Nos sentamos, pedimos dos helados, y ella tuvo coraje (eso también me gustó) para sacar del
bolso su espejito y arreglarse el pelo. Su lindo pelo.

“¿Qué está pensando?”, pregunté.

Ella guardó el espejo y sonrió. El pozo de la mejilla cambió de forma.

“Un lugar común”, dijo. “Tal para cual”.

Hablamos largamente. A la hora y media hubo que pedir dos cafés para justificar la prolongada
permanencia. De pronto me di cuenta de que tanto ella como yo estábamos hablando con una
franqueza tan hiriente que amenazaba traspasar la sinceridad y convertirse en un casi
equivalente de la hipocresía. Decidí tirarme a fondo.

“Usted se siente excluida del mundo, ¿verdad?”

“Sí”, dijo, todavía mirándome.

“Usted admira a los hermosos, a los normales. Usted quisiera tener un rostro tan equilibrado
como esa muchachita que está a su derecha, a pesar de que usted es inteligente, y ella, a
juzgar por su risa, irremisiblemente estúpida.”

“Sí.”

Por primera vez no pudo sostener mi mirada.

“Yo también quisiera eso. Pero hay una posibilidad, ¿sabe?, de que usted y yo lleguemos a
algo.”

“¿Algo cómo qué?”

“Como querernos, caramba. O simplemente congeniar. Llámele como quiera, pero hay una
posibilidad.”

Ella frunció el ceño.
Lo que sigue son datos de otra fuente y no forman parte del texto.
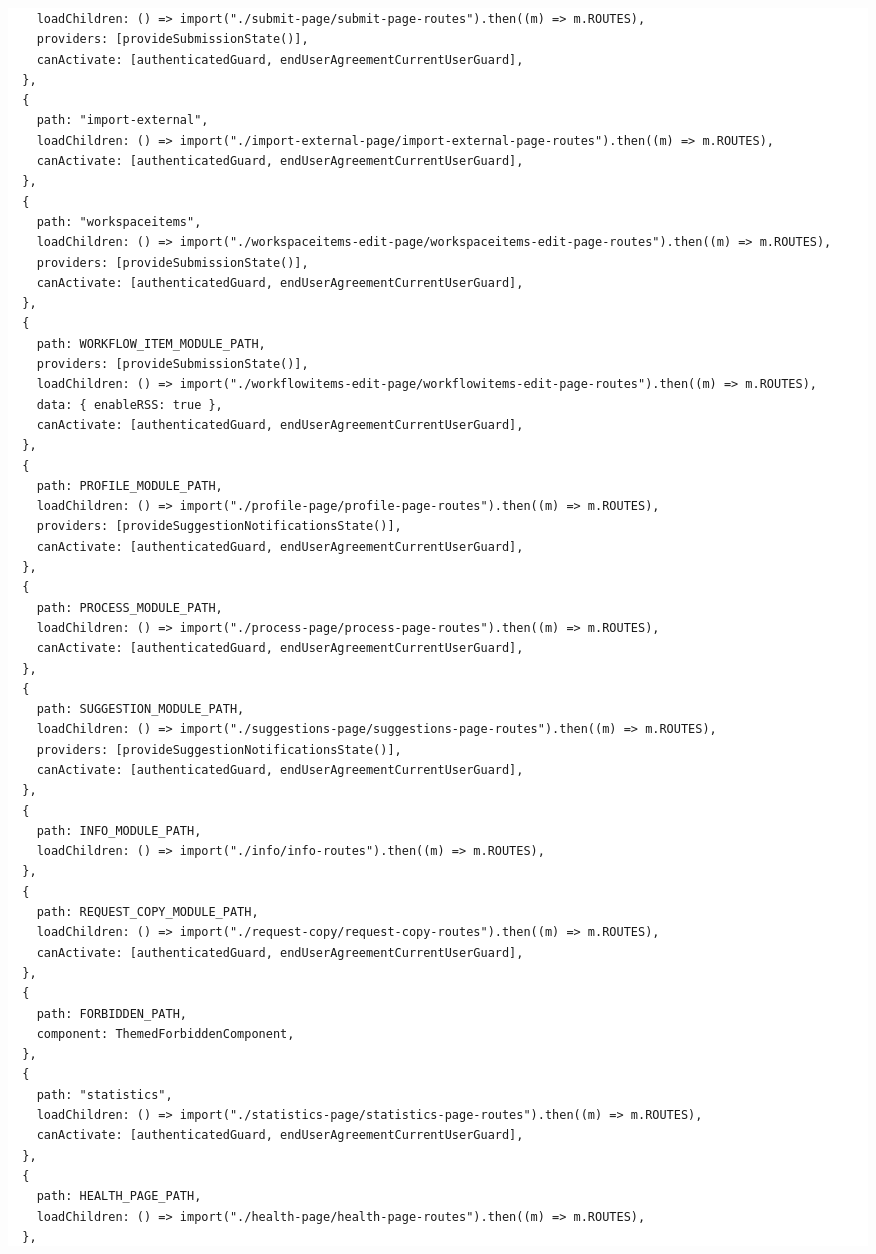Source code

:         loadChildren: () => import("./submit-page/submit-page-routes").then((m) => m.ROUTES),
        providers: [provideSubmissionState()],
        canActivate: [authenticatedGuard, endUserAgreementCurrentUserGuard],
      },
      {
        path: "import-external",
        loadChildren: () => import("./import-external-page/import-external-page-routes").then((m) => m.ROUTES),
        canActivate: [authenticatedGuard, endUserAgreementCurrentUserGuard],
      },
      {
        path: "workspaceitems",
        loadChildren: () => import("./workspaceitems-edit-page/workspaceitems-edit-page-routes").then((m) => m.ROUTES),
        providers: [provideSubmissionState()],
        canActivate: [authenticatedGuard, endUserAgreementCurrentUserGuard],
      },
      {
        path: WORKFLOW_ITEM_MODULE_PATH,
        providers: [provideSubmissionState()],
        loadChildren: () => import("./workflowitems-edit-page/workflowitems-edit-page-routes").then((m) => m.ROUTES),
        data: { enableRSS: true },
        canActivate: [authenticatedGuard, endUserAgreementCurrentUserGuard],
      },
      {
        path: PROFILE_MODULE_PATH,
        loadChildren: () => import("./profile-page/profile-page-routes").then((m) => m.ROUTES),
        providers: [provideSuggestionNotificationsState()],
        canActivate: [authenticatedGuard, endUserAgreementCurrentUserGuard],
      },
      {
        path: PROCESS_MODULE_PATH,
        loadChildren: () => import("./process-page/process-page-routes").then((m) => m.ROUTES),
        canActivate: [authenticatedGuard, endUserAgreementCurrentUserGuard],
      },
      {
        path: SUGGESTION_MODULE_PATH,
        loadChildren: () => import("./suggestions-page/suggestions-page-routes").then((m) => m.ROUTES),
        providers: [provideSuggestionNotificationsState()],
        canActivate: [authenticatedGuard, endUserAgreementCurrentUserGuard],
      },
      {
        path: INFO_MODULE_PATH,
        loadChildren: () => import("./info/info-routes").then((m) => m.ROUTES),
      },
      {
        path: REQUEST_COPY_MODULE_PATH,
        loadChildren: () => import("./request-copy/request-copy-routes").then((m) => m.ROUTES),
        canActivate: [authenticatedGuard, endUserAgreementCurrentUserGuard],
      },
      {
        path: FORBIDDEN_PATH,
        component: ThemedForbiddenComponent,
      },
      {
        path: "statistics",
        loadChildren: () => import("./statistics-page/statistics-page-routes").then((m) => m.ROUTES),
        canActivate: [authenticatedGuard, endUserAgreementCurrentUserGuard],
      },
      {
        path: HEALTH_PAGE_PATH,
        loadChildren: () => import("./health-page/health-page-routes").then((m) => m.ROUTES),
      },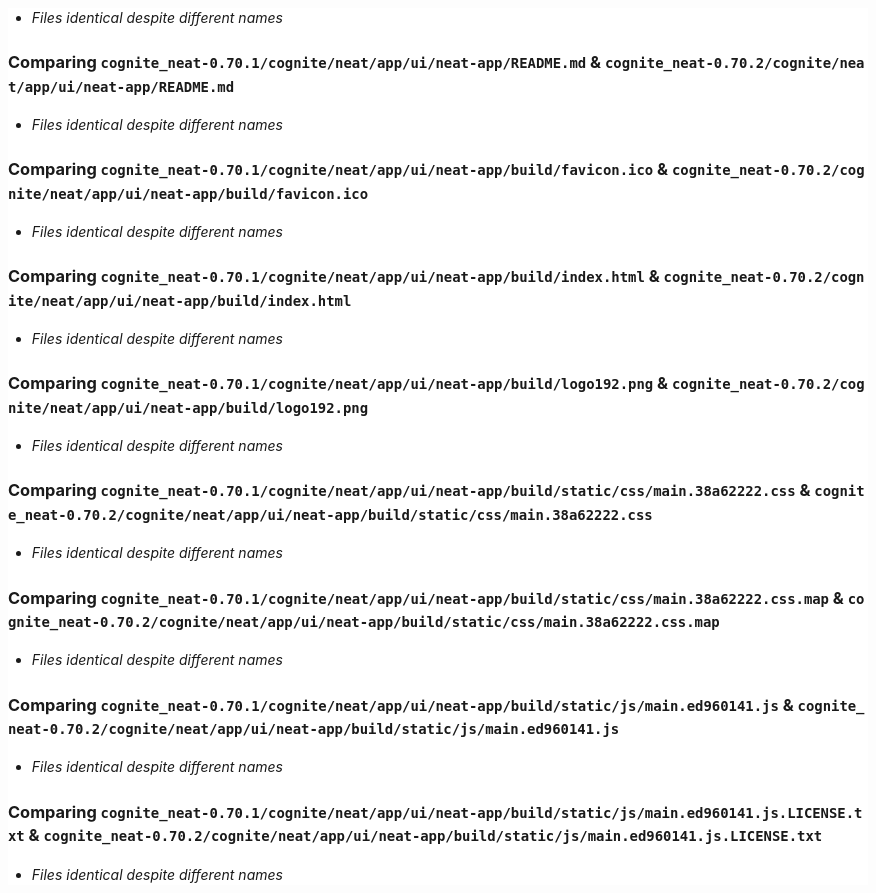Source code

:  * *Files identical despite different names*

### Comparing `cognite_neat-0.70.1/cognite/neat/app/ui/neat-app/README.md` & `cognite_neat-0.70.2/cognite/neat/app/ui/neat-app/README.md`

 * *Files identical despite different names*

### Comparing `cognite_neat-0.70.1/cognite/neat/app/ui/neat-app/build/favicon.ico` & `cognite_neat-0.70.2/cognite/neat/app/ui/neat-app/build/favicon.ico`

 * *Files identical despite different names*

### Comparing `cognite_neat-0.70.1/cognite/neat/app/ui/neat-app/build/index.html` & `cognite_neat-0.70.2/cognite/neat/app/ui/neat-app/build/index.html`

 * *Files identical despite different names*

### Comparing `cognite_neat-0.70.1/cognite/neat/app/ui/neat-app/build/logo192.png` & `cognite_neat-0.70.2/cognite/neat/app/ui/neat-app/build/logo192.png`

 * *Files identical despite different names*

### Comparing `cognite_neat-0.70.1/cognite/neat/app/ui/neat-app/build/static/css/main.38a62222.css` & `cognite_neat-0.70.2/cognite/neat/app/ui/neat-app/build/static/css/main.38a62222.css`

 * *Files identical despite different names*

### Comparing `cognite_neat-0.70.1/cognite/neat/app/ui/neat-app/build/static/css/main.38a62222.css.map` & `cognite_neat-0.70.2/cognite/neat/app/ui/neat-app/build/static/css/main.38a62222.css.map`

 * *Files identical despite different names*

### Comparing `cognite_neat-0.70.1/cognite/neat/app/ui/neat-app/build/static/js/main.ed960141.js` & `cognite_neat-0.70.2/cognite/neat/app/ui/neat-app/build/static/js/main.ed960141.js`

 * *Files identical despite different names*

### Comparing `cognite_neat-0.70.1/cognite/neat/app/ui/neat-app/build/static/js/main.ed960141.js.LICENSE.txt` & `cognite_neat-0.70.2/cognite/neat/app/ui/neat-app/build/static/js/main.ed960141.js.LICENSE.txt`

 * *Files identical despite different names*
No quería concebir esperanzas.

“Prométame no tomarme como un chiflado.”

“Prometo.”
“La posibilidad es meternos en la noche. En la noche íntegra. En lo oscuro total. ¿Me
entiende?”

“No.”

“¡Tiene que entenderme! Lo oscuro total. Donde usted no me vea, donde yo no la vea. Su
cuerpo es lindo, ¿no lo sabía?”

Se sonrojó, y la hendidura de la mejilla se volvió súbitamente escarlata.

“Vivo solo, en un apartamento, y queda cerca.”

Levantó la cabeza y ahora sí me miró preguntándome, averiguando sobre mí, tratando


desesperadamente de llegar a un diagnóstico.

“Vamos”, dijo.

No sólo apagué la luz sino que además corrí la doble cortina. A mi lado ella respiraba. Y no era
una respiración afanosa. No quiso que la ayudara a desvestirse.

Yo no veía nada, nada. Pero igual pude darme cuenta de que ahora estaba inmóvil, a la
espera. Estiré cautelosamente una mano, hasta hallar su pecho. Mi tacto me transmitió una
versión estimulante, poderosa. Así vi su vientre, su sexo. Sus manos también me vieron.

En ese instante comprendí que debía arrancarme (y arrancarla) de aquella mentira que yo
mismo había fabricado. O intentado fabricar. Fue como un relámpago. No éramos eso. No
éramos eso.

Tuve que recurrir a todas mis reservas de coraje, pero lo hice. Mi mano ascendió lentamente
hasta su rostro, encontró el surco de horror, y empezó una lenta, convincente y convencida
caricia. En realidad mis dedos (al principio un poco temblorosos, luego progresivamente
serenos) pasaron muchas veces sobre sus lágrimas.

Entonces, cuando yo menos lo esperaba, su mano también llegó a mi cara, y pasó y repasó el
costurón y el pellejo liso, esa isla sin barba de mi marca siniestra.

Lloramos hasta el alba. Desgraciados, felices. Luego me levanté y descorrí la cortina doble.